__Task requirements__
Return all the data verbatim but without images.

__Data excerpt__
-=-=-=-=-

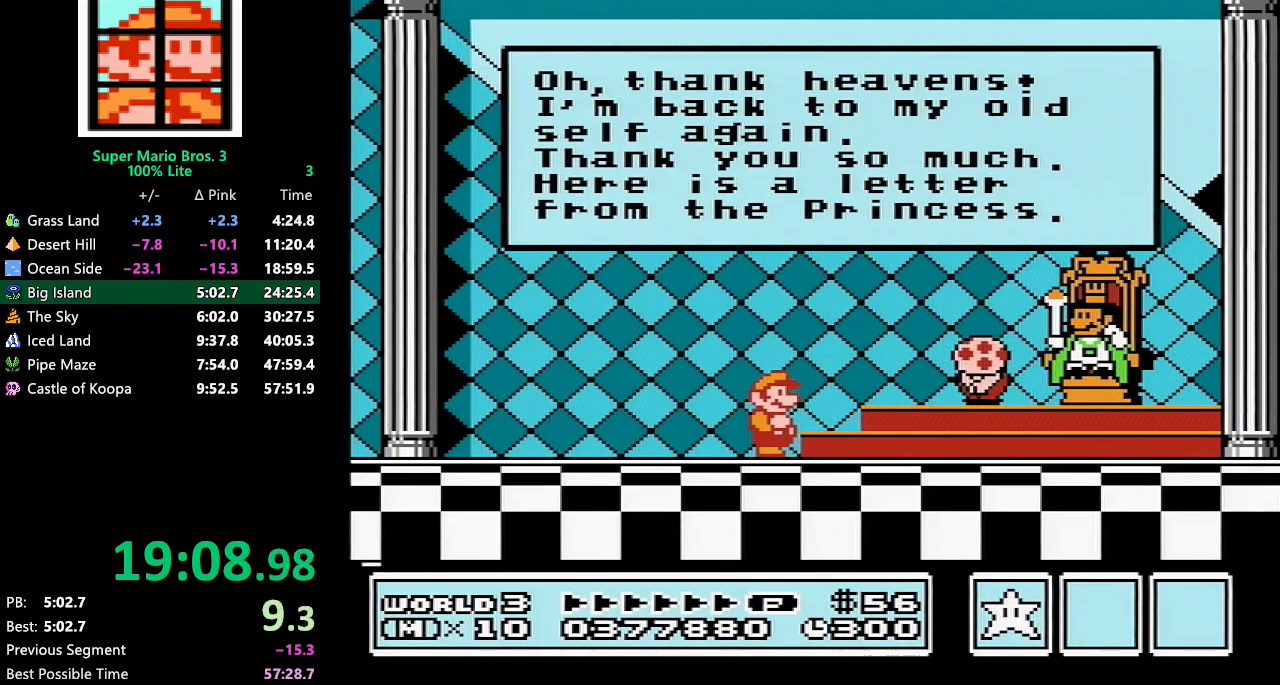
{"buttons": ["A"], "events": [[17, "A", "down"], [50, "A", "up"], [100, "A", "down"], [133, "A", "up"], [167, "A", "down"], [300, "A", "up"], [317, "A", "down"], [350, "A", "up"], [383, "A", "down"], [450, "A", "up"], [483, "A", "down"]]}
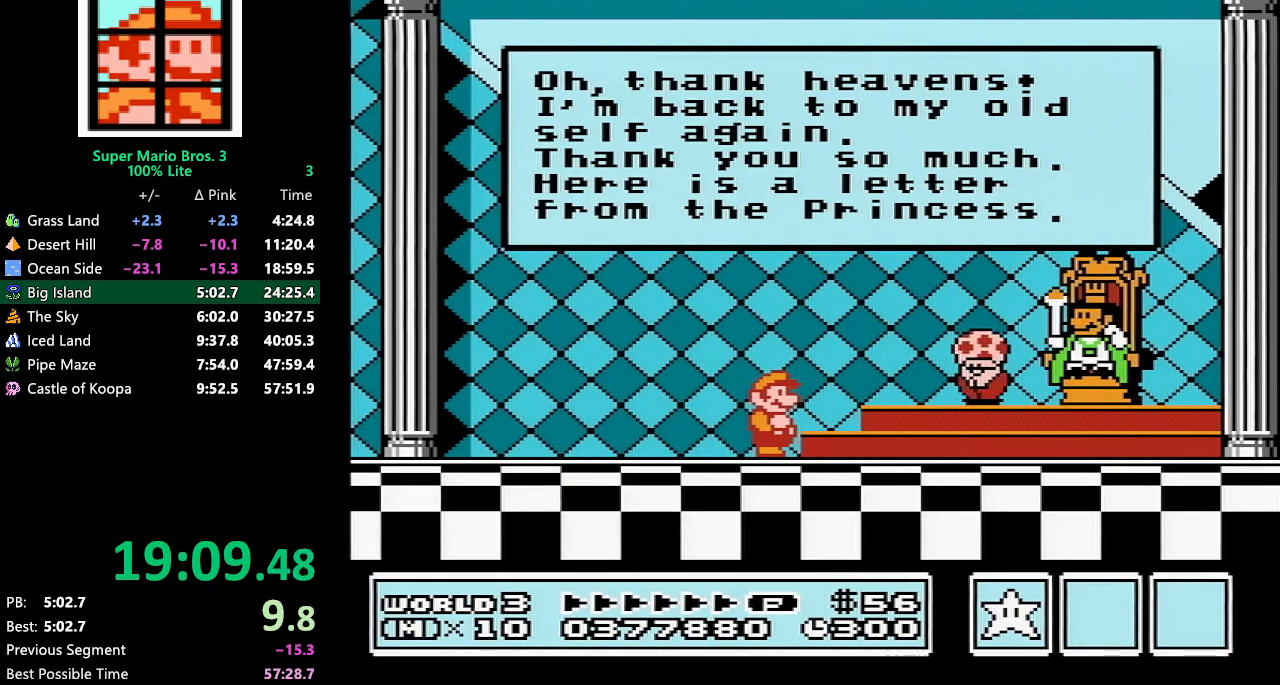
{"buttons": [], "events": [[17, "A", "up"], [67, "A", "down"], [100, "A", "up"], [133, "A", "down"], [167, "A", "up"], [200, "A", "down"], [383, "A", "up"]]}
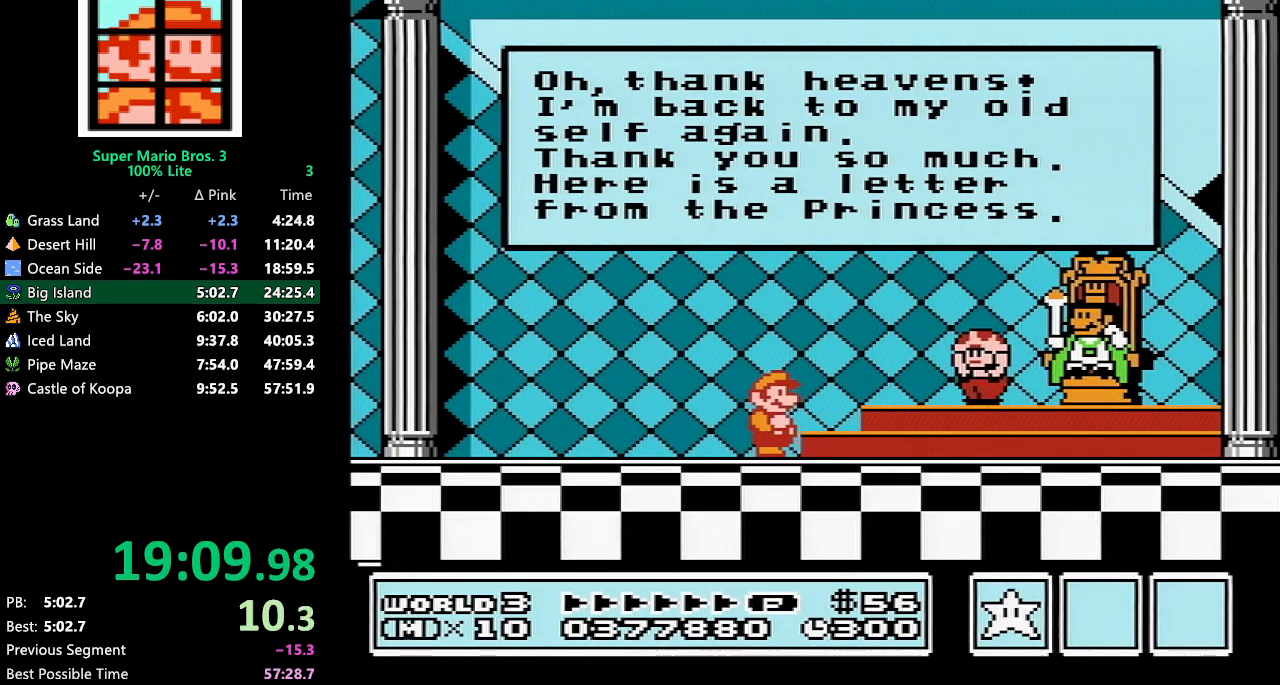
{"buttons": [], "events": [[17, "A", "down"], [33, "A", "up"], [133, "A", "down"], [200, "A", "up"], [233, "A", "down"], [267, "A", "up"], [300, "A", "down"], [333, "A", "up"], [383, "A", "down"], [483, "A", "up"]]}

-=-=-=-=-

__Response__
{"buttons": ["A"], "events": [[17, "A", "down"], [50, "A", "up"], [100, "A", "down"], [133, "A", "up"], [167, "A", "down"], [300, "A", "up"], [317, "A", "down"], [350, "A", "up"], [383, "A", "down"], [450, "A", "up"], [483, "A", "down"]]}
{"buttons": [], "events": [[17, "A", "up"], [67, "A", "down"], [100, "A", "up"], [133, "A", "down"], [167, "A", "up"], [200, "A", "down"], [383, "A", "up"]]}
{"buttons": [], "events": [[17, "A", "down"], [33, "A", "up"], [133, "A", "down"], [200, "A", "up"], [233, "A", "down"], [267, "A", "up"], [300, "A", "down"], [333, "A", "up"], [383, "A", "down"], [483, "A", "up"]]}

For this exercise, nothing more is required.